Since yesterday, ministers from 12 countries gather in Singapore for the Trans-Pacific Partnership (TPP) trade agreement negotiation rounds. We, in Médecins Sans Frontières/Doctors Without Borders (MSF), urge countries to prioritise efforts to fix the serious threats to access to medicines in the draft agreement.

The call comes in the wake of US President Barack Obama’s tour of Asian countries last month, where he acknowledged in Malaysia “we’ve got to find a way to make sure that [medicines are] available to folks who simply can’t afford it as part of our common humanity.” But US trade negotiators have in fact taken a hard line in the opposite direction, abandoning previous commitments by the US government that allow developing countries to retain safeguards in their national laws to respond to public health needs, including affordable medicines.

Set as the golden standard of 21st trade agreements, TPP negotiations are being conducted in secret, but leaked drafts of the U.S. negotiating positions show that the U.S. is demanding aggressive intellectual property (IP) provisions that would roll back public health safeguards enshrined in international trade law in favor of offering enhanced patent and data protections to pharmaceutical companies, making it harder to gain access to affordable generic drugs and hindering needed innovation.

Problematic intellectual property rules that would block or delay access to affordable generic versions of medicines – including “data exclusivity” for biologic medicines and weaker patentability criteria – remain in the draft negotiating text. By insisting on these provisions, US trade negotiators are abandoning the hard-fought ‘May 2007 agreement’, a deal with less prosperous countries which permanently exempted them from implementing harsh intellectual property provisions and was supposed to hold true for all future trade agreements.

Critics are particularly concerned about the secrecy around the agreement. It is a cause for concern for many countries in the region as, in some circumstances – such as when a company’s expected profit is perceived to be under threat by national regulation – the rights of multinational corporations, including pharmaceutical companies, would take precedence over the national sovereignty of signatory countries. The agreement in its current form would force countries to yield sovereignty over key domestic laws and regulations, which protect their and their citizens’ rights, in favour of foreign multinationals.

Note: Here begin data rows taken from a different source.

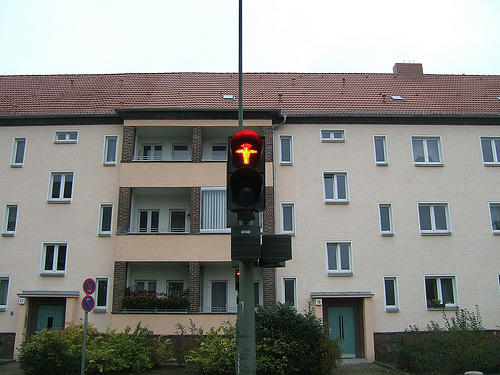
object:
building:
[0, 67, 497, 366]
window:
[423, 274, 463, 311]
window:
[324, 236, 358, 276]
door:
[324, 305, 358, 362]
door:
[34, 302, 66, 362]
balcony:
[118, 122, 278, 188]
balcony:
[111, 188, 280, 264]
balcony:
[108, 261, 283, 335]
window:
[323, 169, 351, 206]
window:
[418, 203, 455, 239]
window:
[411, 134, 445, 169]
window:
[45, 168, 76, 204]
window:
[39, 239, 70, 276]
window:
[480, 134, 499, 170]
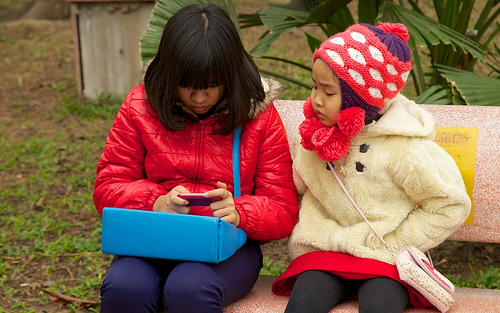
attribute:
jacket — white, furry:
[285, 92, 472, 267]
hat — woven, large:
[298, 19, 414, 159]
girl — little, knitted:
[271, 23, 471, 312]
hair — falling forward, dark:
[144, 5, 264, 135]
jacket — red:
[95, 82, 299, 240]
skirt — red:
[269, 252, 427, 312]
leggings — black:
[283, 269, 409, 311]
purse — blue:
[101, 128, 248, 262]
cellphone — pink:
[178, 190, 217, 203]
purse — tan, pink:
[325, 161, 457, 311]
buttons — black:
[312, 138, 372, 178]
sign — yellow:
[421, 117, 483, 235]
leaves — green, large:
[395, 1, 474, 53]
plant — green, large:
[132, 1, 484, 105]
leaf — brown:
[42, 280, 114, 310]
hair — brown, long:
[133, 1, 292, 141]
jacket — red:
[65, 55, 303, 254]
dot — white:
[337, 45, 365, 66]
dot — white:
[359, 58, 388, 88]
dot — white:
[344, 28, 370, 44]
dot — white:
[397, 69, 413, 88]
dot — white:
[323, 30, 349, 50]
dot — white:
[342, 38, 372, 65]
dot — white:
[360, 61, 390, 83]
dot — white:
[382, 80, 402, 93]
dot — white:
[313, 45, 345, 69]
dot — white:
[335, 66, 377, 91]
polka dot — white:
[324, 44, 346, 68]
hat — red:
[306, 18, 415, 132]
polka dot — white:
[344, 42, 371, 66]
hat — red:
[308, 19, 416, 112]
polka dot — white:
[365, 61, 389, 85]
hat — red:
[309, 18, 416, 124]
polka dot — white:
[365, 85, 386, 103]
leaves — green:
[411, 16, 441, 68]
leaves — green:
[394, 3, 498, 69]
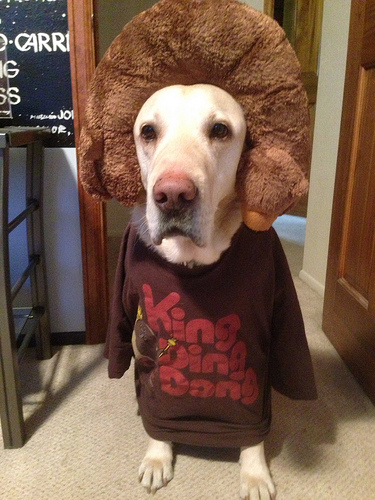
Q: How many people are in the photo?
A: 0.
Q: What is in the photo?
A: Dog.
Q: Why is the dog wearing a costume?
A: Funny.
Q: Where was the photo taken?
A: House.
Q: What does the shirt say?
A: King ding dong.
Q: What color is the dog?
A: Blonde.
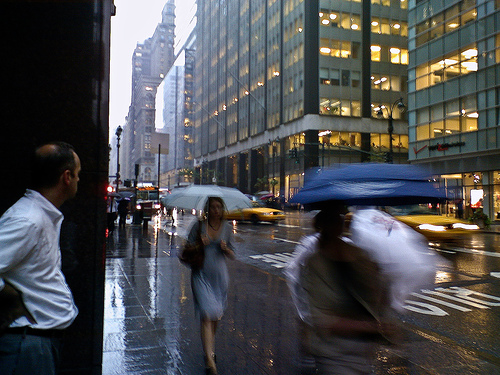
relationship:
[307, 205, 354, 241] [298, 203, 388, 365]
head of person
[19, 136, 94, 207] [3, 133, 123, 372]
head of person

If the US proposal is accepted, the poorest countries in the negotiations, Vietnam for example, would be forced to limit access to affordable medicines long before their public health needs are under control. The fact remains that no country, rich or poor, should accept limitations on its sovereign ability to ensure medicine is accessible and affordable for all those who need it.

In simple words, the TPP as it stands is a bad deal for access to medicines. At a time when countries are grappling with skyrocketing healthcare costs, it’s outrageous that the provisions in the TPP would increase the cost of medicines even further, leaving millions across Asia and in other parts of the world without affordable access.

The US-proposed time-limited exemptions for a few of the poorest countries – where some provisions wouldn’t be implemented until a certain date or conditions are met – are a feeble attempt to distract from the fact that the vast majority of TPP countries will be forced to implement the provisions immediately. This includes increasingly cash-strapped middle-income countries where 70% of the world’s poor live and who can ill-afford to lock in high prices for medicines.

With no clear end to the negotiations in sight, countries must take a stand and remove provisions that will harm access to medicines. The damaging clauses in question could literally mean the difference of life and death for people who can’t afford high-priced medicines.

Rémi Carrier is the Executive Director of MSF Hong Kong.